L’histoire de l’Égypte ancienne est pleine d’intrigues et de complots qui auraient leur place dans un bon roman. Parmi ces épisodes marquants, la conspiration du harem royal – à l’origine de l’assassinat de Ramsès III (qui a régné de 1186 à 1155 avant J.-C.) – se démarque particulièrement. Cet événement dramatique, que certains comparent aux manœuvres de « Game of Thrones », dévoile les luttes intestines de la famille royale.
La conspiration du harem
Aux alentours de 1155 avant J.-C., Tiyi, l’une des épouses secondaires de Ramsès III (connue pour son influence dans le palais), mit en place un plan audacieux. Elle voulait voir son fils, Pentaour, accéder au trône et ainsi écarter Ramsès IV, le fils issu du premier mariage du pharaon. L’objectif était double : éliminer Ramsès III et empêcher l’accession du véritable héritier. Environ trente personnes furent mêlées à cette affaire. Au final, dix-sept conspirateurs furent condamnés à mort tandis que sept, dont Pentaour, se virent proposer le choix du suicide par empoisonnement.
Révélations archéologiques et documents anciens
C’est grâce à des trouvailles archéologiques du XIXᵉ siècle que ce sombre épisode refait surface. Des antiquaires européens découvrirent notamment un papyrus judiciaire datant du XIIᵉ siècle avant J.-C., qui décrit en détail le procès pour trahison impliquant Tiyi et son fils Pentaour. De plus, la traduction récente des hiéroglyphes, rendue possible grâce à la pierre de Rosette, a permis d’éclairer davantage cette affaire.
L’organisation du harem royal
Le harem royal était le vrai centre de manœuvre du pouvoir en Égypte ancienne. Ramsès III avait sa femme principale, Tyti, ainsi que plusieurs épouses secondaires, dont Tiyi, qui jouait un rôle déterminant dans l’ambiance du palais. Avec près de 100 enfants issus de ces unions, choisir un successeur relevait d’un vrai casse-tête. En 1164 avant J.-C., la mort d’un prince héritier fit vaciller encore davantage la succession, laissant le plus jeune fils de Tyti comme héritier présomptif.

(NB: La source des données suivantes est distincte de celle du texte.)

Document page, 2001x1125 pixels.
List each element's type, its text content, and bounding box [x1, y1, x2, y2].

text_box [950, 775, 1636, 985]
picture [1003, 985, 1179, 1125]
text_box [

La science moderne révèle l’assassinat
Pendant longtemps, les circonstances de la mort mystérieuse de Ramsès III restèrent floues. Ce n’est qu’en 2012 que la science est venue mettre un point final aux interrogations. Zahi Hawass et Albert Zink ont publié dans le British Medical Journal les résultats d’une tomodensitométrie (c’est-à-dire un scanner médical) qui a révélé une entaille de 7 cm sous le larynx du pharaon – une blessure mortelle. À noter qu’une amulette représentant l’œil d’Horus avait également été trouvée insérée dans la plaie, renforçant l’idée d’un assassinat prémédité.

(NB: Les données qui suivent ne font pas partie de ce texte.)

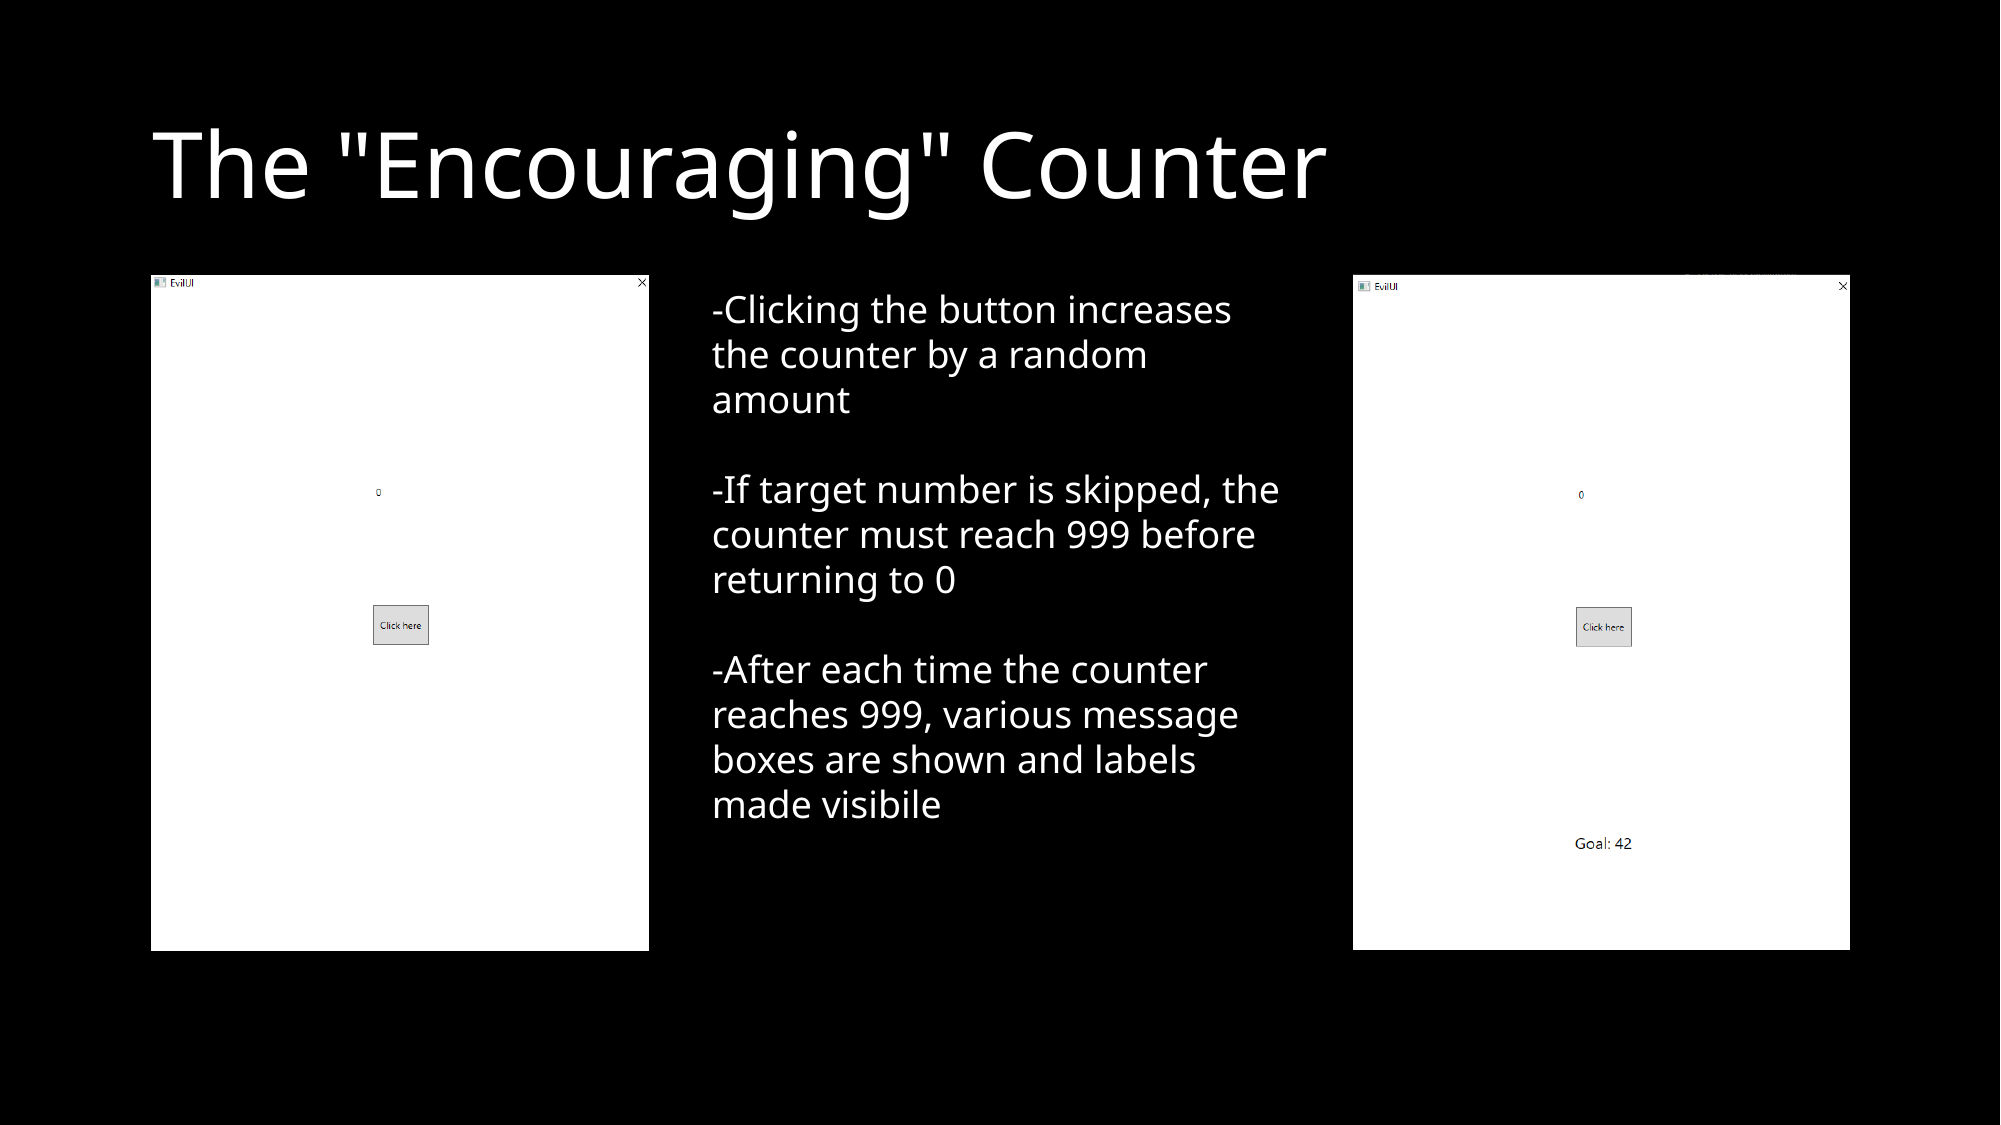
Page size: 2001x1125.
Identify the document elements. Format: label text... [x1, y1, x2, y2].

picture [1353, 274, 1850, 951]
title The "Encouraging" Counter [137, 59, 1863, 278]
text_box -Clicking the button increases the counter by a random amount -If target number is skipped, the counter must reach 999 before returning to 0 -After each time the counter reaches 999, various message boxes are shown and labels made visibile [696, 278, 1307, 834]
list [151, 274, 649, 951]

L’homme E, un drame familial
En 1886, lors d’une expédition dans le tombeau de Ramsès III par des chasseurs de trésors, une autre momie fut découverte aux côtés du pharaon. Il s’agissait d’un jeune homme âgé entre 18 et 20 ans, que l’on a surnommé l’Homme E. Contrairement aux pratiques habituelles, il n’avait pas été embaumé et avait simplement été enveloppé dans une peau de mouton. Son visage, sérieusement déformé, laisse penser à une mort violente ou douloureuse. Des analyses ADN ont montré qu’il partageait la même lignée que Ramsès III, ce qui laisse à penser qu’il pourrait bien s’agir de Pentaour lui-même. Cette découverte alimente l’hypothèse selon laquelle Pentaour aurait été contraint de se suicider après l’échec du complot.
L’héritage et les suites
Malgré cette tentative d’usurpation qui tourna mal, c’est finalement le fils légitime de Tyti qui prit le pouvoir sous le nom de Ramsès IV, succédant ainsi à son père après sa mort tragique en 1155 avant J.-C. Son règne, pour ne pas dire mouvementé avec des invasions, des difficultés économiques et des problèmes domestiques, reste l’un des épisodes les plus marquants de l’Égypte ancienne.